Тщательно продуманная игра, которая ведется в этих двух главах, выходит за рамки текстовой рефлексии. Здесь речь идет не просто об установлении дистанции между текстом и читателем путем выдвижения на первый план текстуальности, как это делает Пинчон с многочисленными отсылками к воображаемой якобинской драме «Трагедия курьера» в «Выкрикивается лот 49». Онтологическая неопределенность Элизы не столько указывает на очевидную вымышленность всего происходящего, сколько нарушает диегетические границы между вселенной «Отвратительного пижона», вселенной «Мэйсона и Диксона» и реальным актом чтения. Как отмечает исследователь Ральф Хертель, даже литературные тексты, современные «Отвратительному пижону», такие как «Тристрам Шенди», «предвосхищают постмодернизм» с помощью запахов; текстовые запахи используются для того, чтобы «противостоять традиционным формам репрезентации и внести элемент иррационального, карнавального и телесного». Для Хертеля чтение — это в равной степени как сенсорный, так и ментальный опыт: «читатель создает новые варианты восприятия в своем воображении. Таким образом, в литературе чувствовать — это буквально создавать чувство, т.е. творческий акт, а не пассивное восприятие». Запахи «Мэйсона и Диксона» побуждают тело читателя взаимодействовать с плодами труда Пинчона цельно, без разделения автора, текста и читателя. Запахи, окружающие Элизу, создают соединительную ткань между этими тремя плоскостями, ни одна из которых не является онтологически привилегированной. Как и запах, текст Пинчона не имеет центра и дискретных ограничений, скорее представляет собой неопределенное поле. Вместо того чтобы установить абсолютное разделение между текстуальностью и материальностью, Пинчон наделяет свой текст качеством случайности конкретного существования.

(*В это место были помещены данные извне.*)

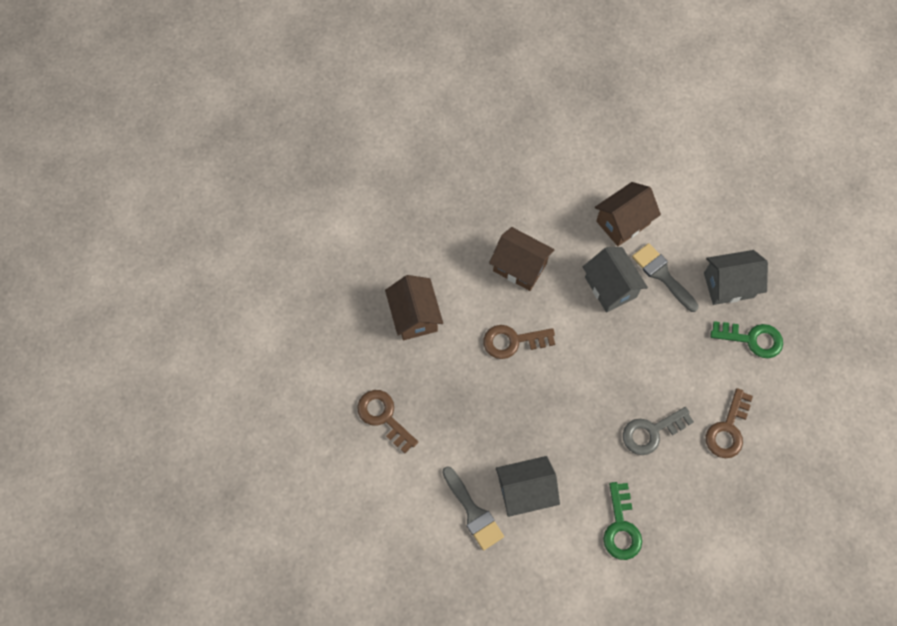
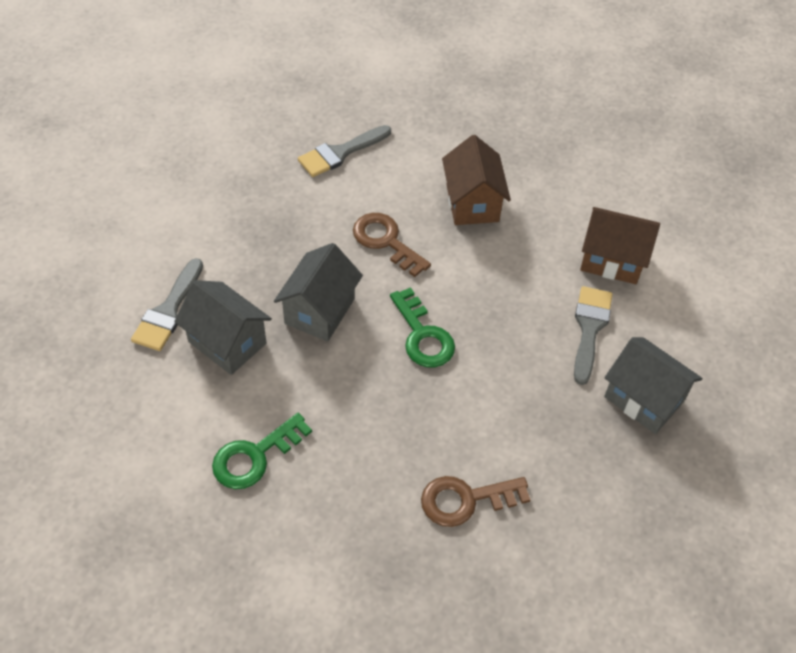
camera: 50 degrees right, 15 degrees down
(383, 417) = (214, 186): brown key -> none
(415, 316) = (340, 153): brown house -> grey brush
(610, 287) = (527, 290): grey house -> grey house (319, 311)
(651, 432) = (394, 422): grey key -> none
(752, 339) = (602, 461): green key -> green key (423, 336)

Текст Пинчона не только пахнет сам, но и содержит другие тексты, которые пахнут. Персонаж Макарони5Так уничижительно называли модных молодых людей в Англии середины XVIII века., с которым Мэйсон и Диксон сталкиваются во время зимнего снегопада, в романе раскрывается как памфлетист-революционер; когда к нему приходят солдаты, чтобы арестовать его, Пинчон описывает сцену следующим образом:

«Он поднимает глаза от благоухающих Листов, некоторые из них настолько новые, что еще можно почувствовать запах Мочи Подмастерьев, в которой размягчали чернильные тампоны; на Листах хранились скрытые Сообщения юности и тоски для чувствительных Nasalia, — всё его существо в слове, набранном крупным шрифтом, — СВОБОДА» (курсив автора).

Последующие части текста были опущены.